The best thing, where it is possible, is to keep the
patient from the serious intention of praying altogether. When the patient is an adult recently
reconverted to the Enemy’s party, like your man, this is best done by
encouraging him to remember, or to think he remembers, the parrot-like nature
of his prayers in childhood. In reaction
against that, he may be persuaded to aim at something entirely spontaneous,
inward, informal, and unregularized; and what this will actually mean to a
beginner will be an effort to produce in himself a vaguely devotional mood in which real concentration of will
and intelligence have no part. One of
their poets, Coleridge, has recorded that he did not pray ‘with moving lips and
bended knees’ but merely ‘composed his spirit to love’ and indulged ‘a sense of
supplication’. That is exactly the sort
of prayer we want; and since it bears a superficial resemblance to the prayer
of silence as practiced by those who are very far advanced in the Enemy’s
service, clever and lazy patients can be taken in by it for quite a long
time.

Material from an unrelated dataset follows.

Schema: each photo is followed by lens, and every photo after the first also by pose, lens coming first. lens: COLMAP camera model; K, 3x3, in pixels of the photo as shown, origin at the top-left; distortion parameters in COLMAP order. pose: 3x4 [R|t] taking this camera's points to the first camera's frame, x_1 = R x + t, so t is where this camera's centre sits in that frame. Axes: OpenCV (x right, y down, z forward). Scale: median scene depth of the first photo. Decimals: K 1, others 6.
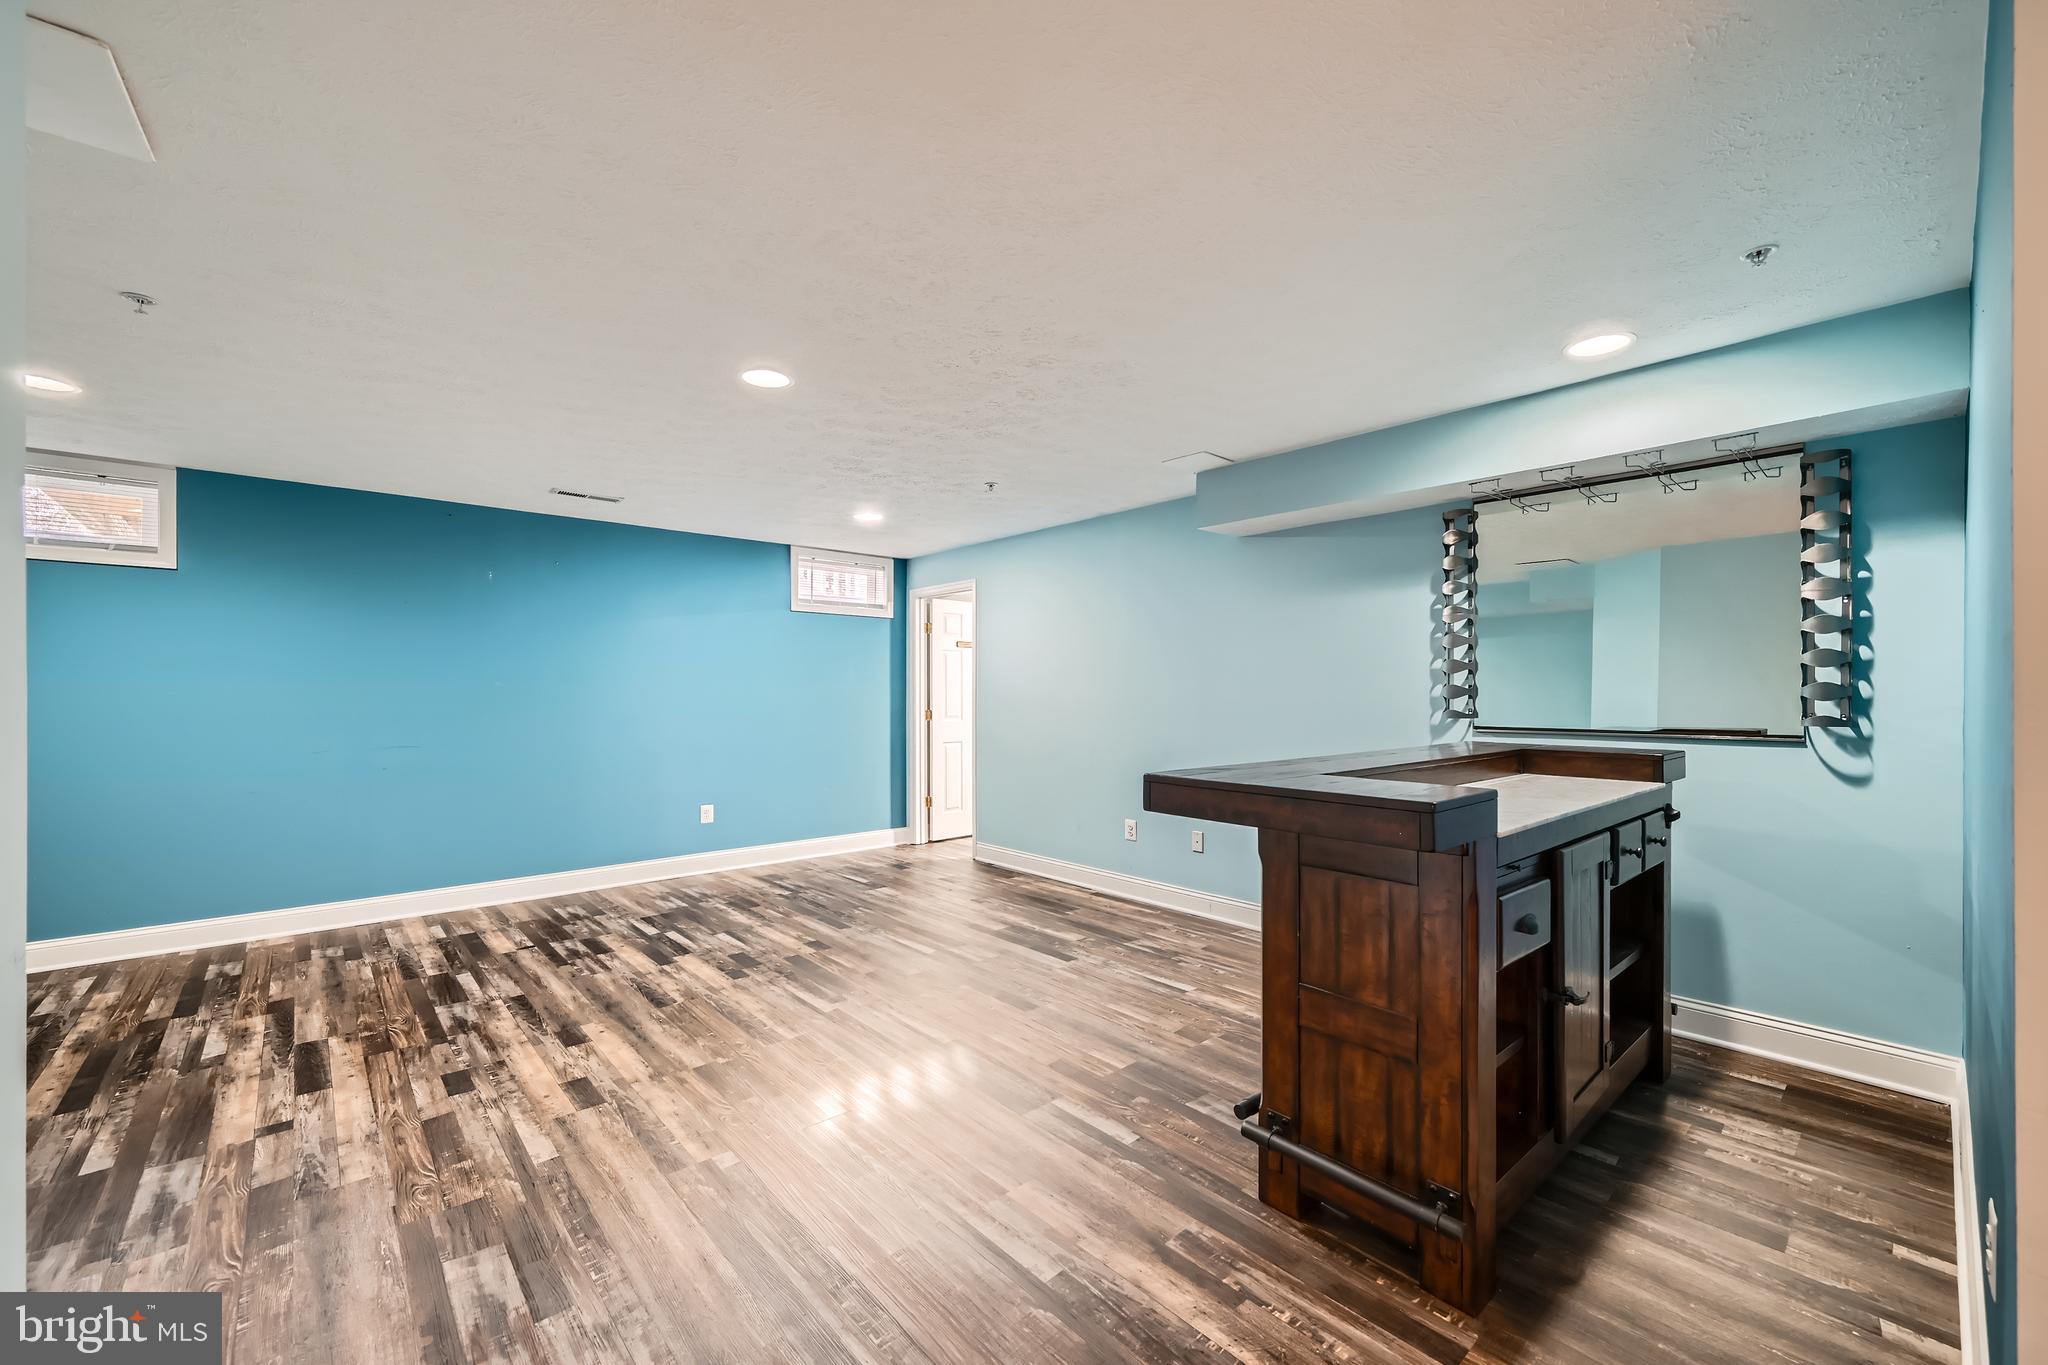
lens RADIAL K [[820.9, 0, 1022.8], [0, 820.9, 693.2], [0, 0, 1]] dist [0.001155, -0.000129]
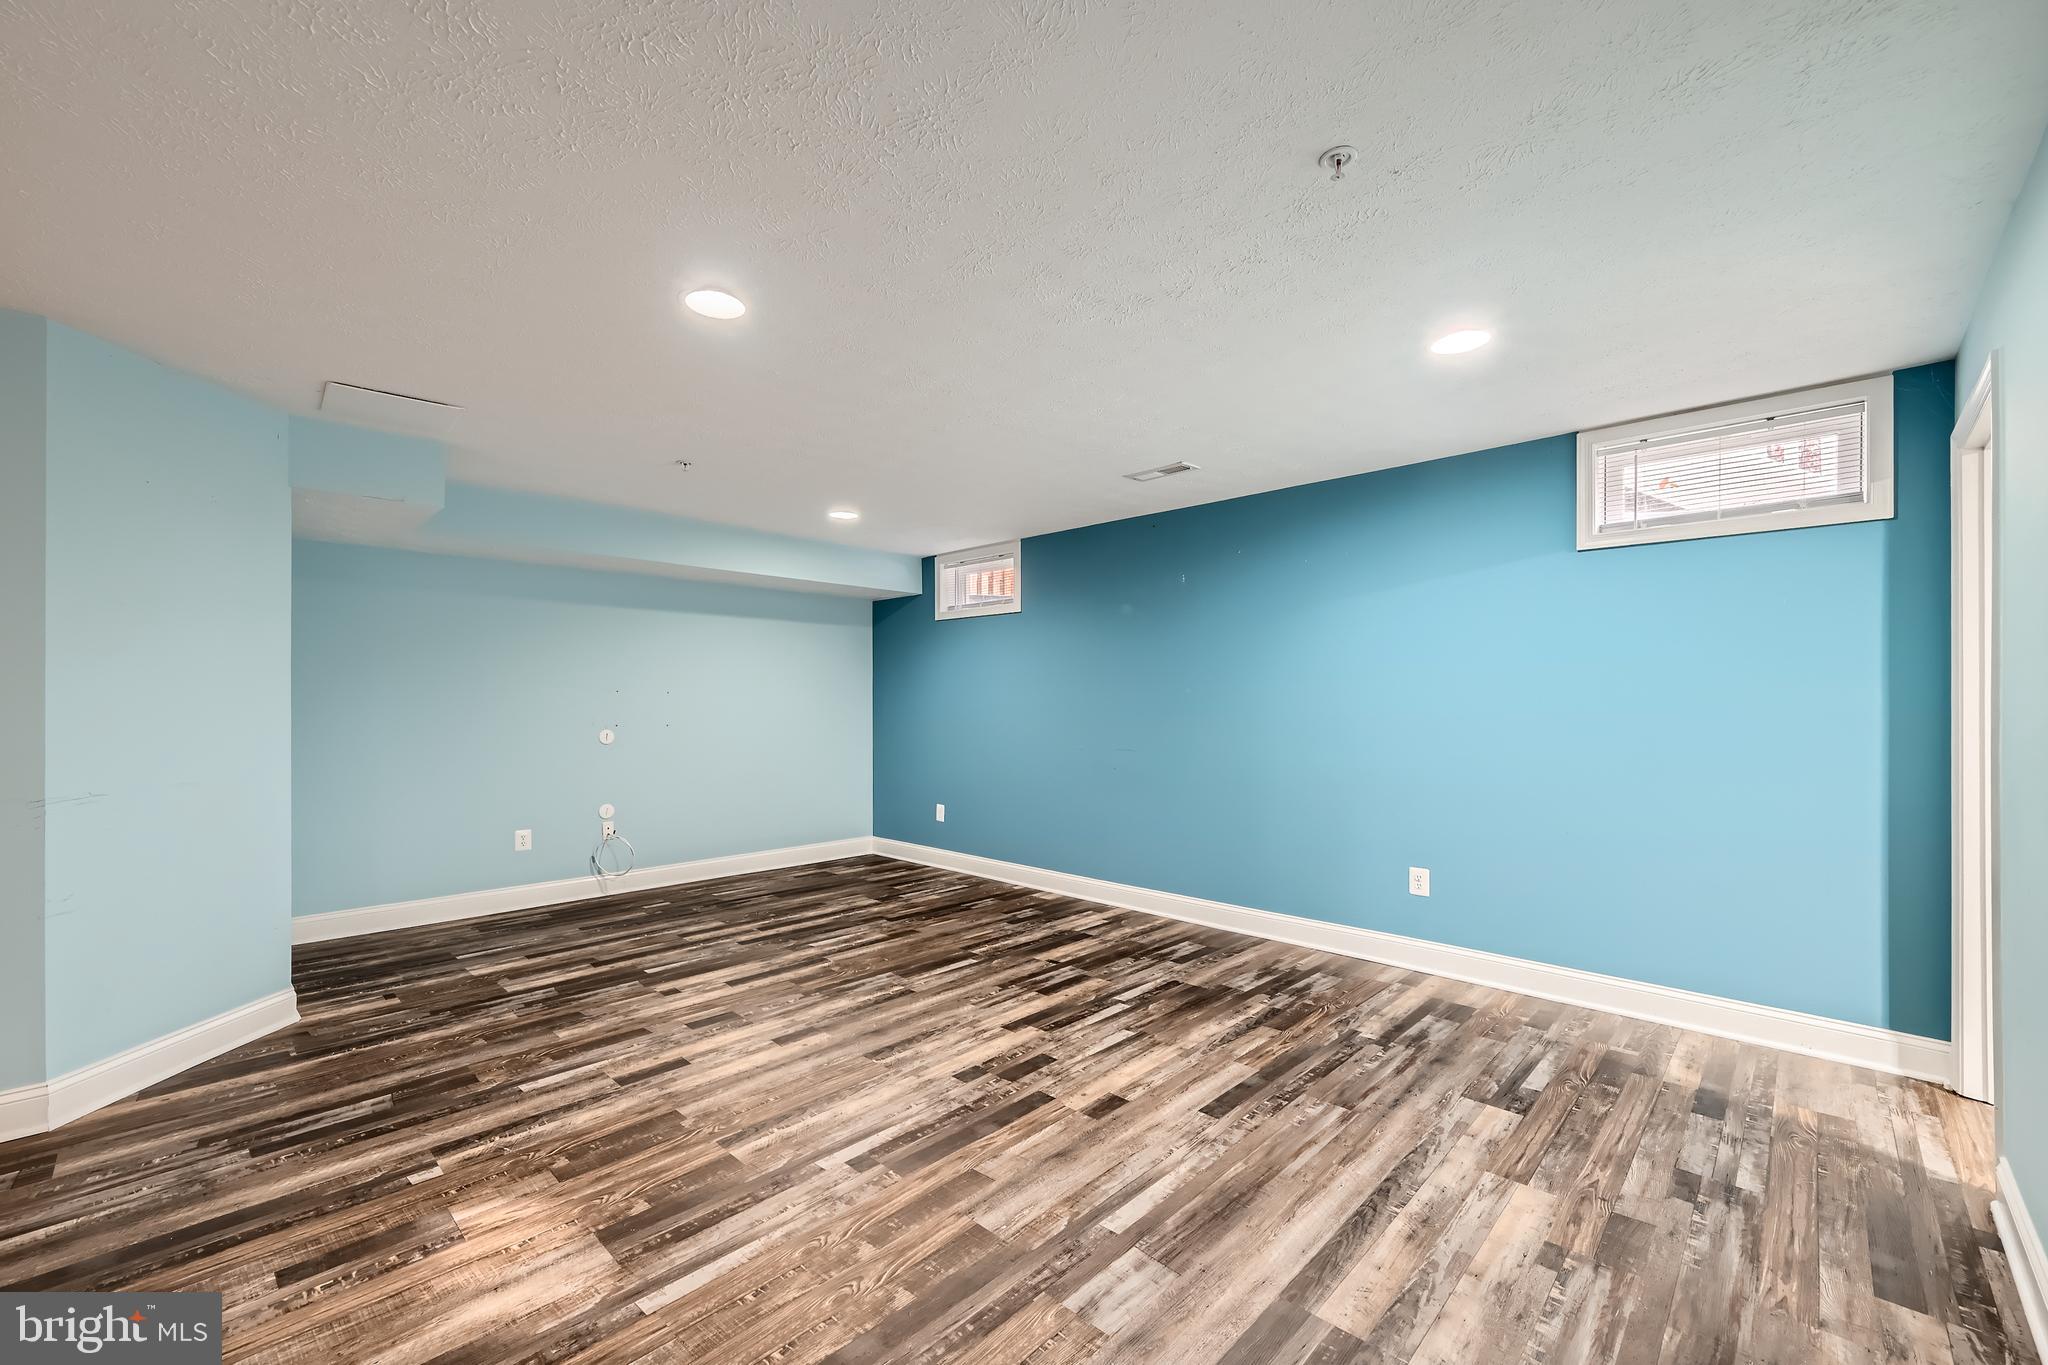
lens RADIAL K [[820.9, 0, 1016.2], [0, 820.9, 692.0], [0, 0, 1]] dist [0.001155, -0.000129]
pose [[0.077338, -0.013575, -0.996913, 0.353052], [-0.002919, 0.999900, -0.013843, 0.005454], [0.997001, 0.003981, 0.077290, 0.860484]]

At the very least, they can be
persuaded that the bodily position makes no difference to their prayers; for
they constantly forget, what you must always remember, that they are animals
and that whatever their bodies do affects their souls. It is funny how mortals always picture us as
putting things into their minds: in reality our best work is done by keeping
things out.
If this fails, you must fall back on a subtler
misdirection of his intention. Whenever
they are attending to the Enemy Himself we are defeated, but there are ways of
preventing them from doing so. The
simplest is to turn their gaze away from Him towards themselves. Keep them watching their own minds and trying
to produce feelings there by the
action of their own wills. When they
meant to ask Him for charity, let them, instead, start tryin to manufacture
charitable feelings for themselves and no notice that this is what they are
doing. When they meant to pray for
courage, let them really be trying to feel brave. When they say they are praying for
forgiveness, let them be trying to feel forgiven. Teach them to estimate the value of each
prayer by their success in producing the desired feeling; and never let them
suspect how much success or failure of that kind depends on whether they are
well or ill, fresh or tired, at the moment.”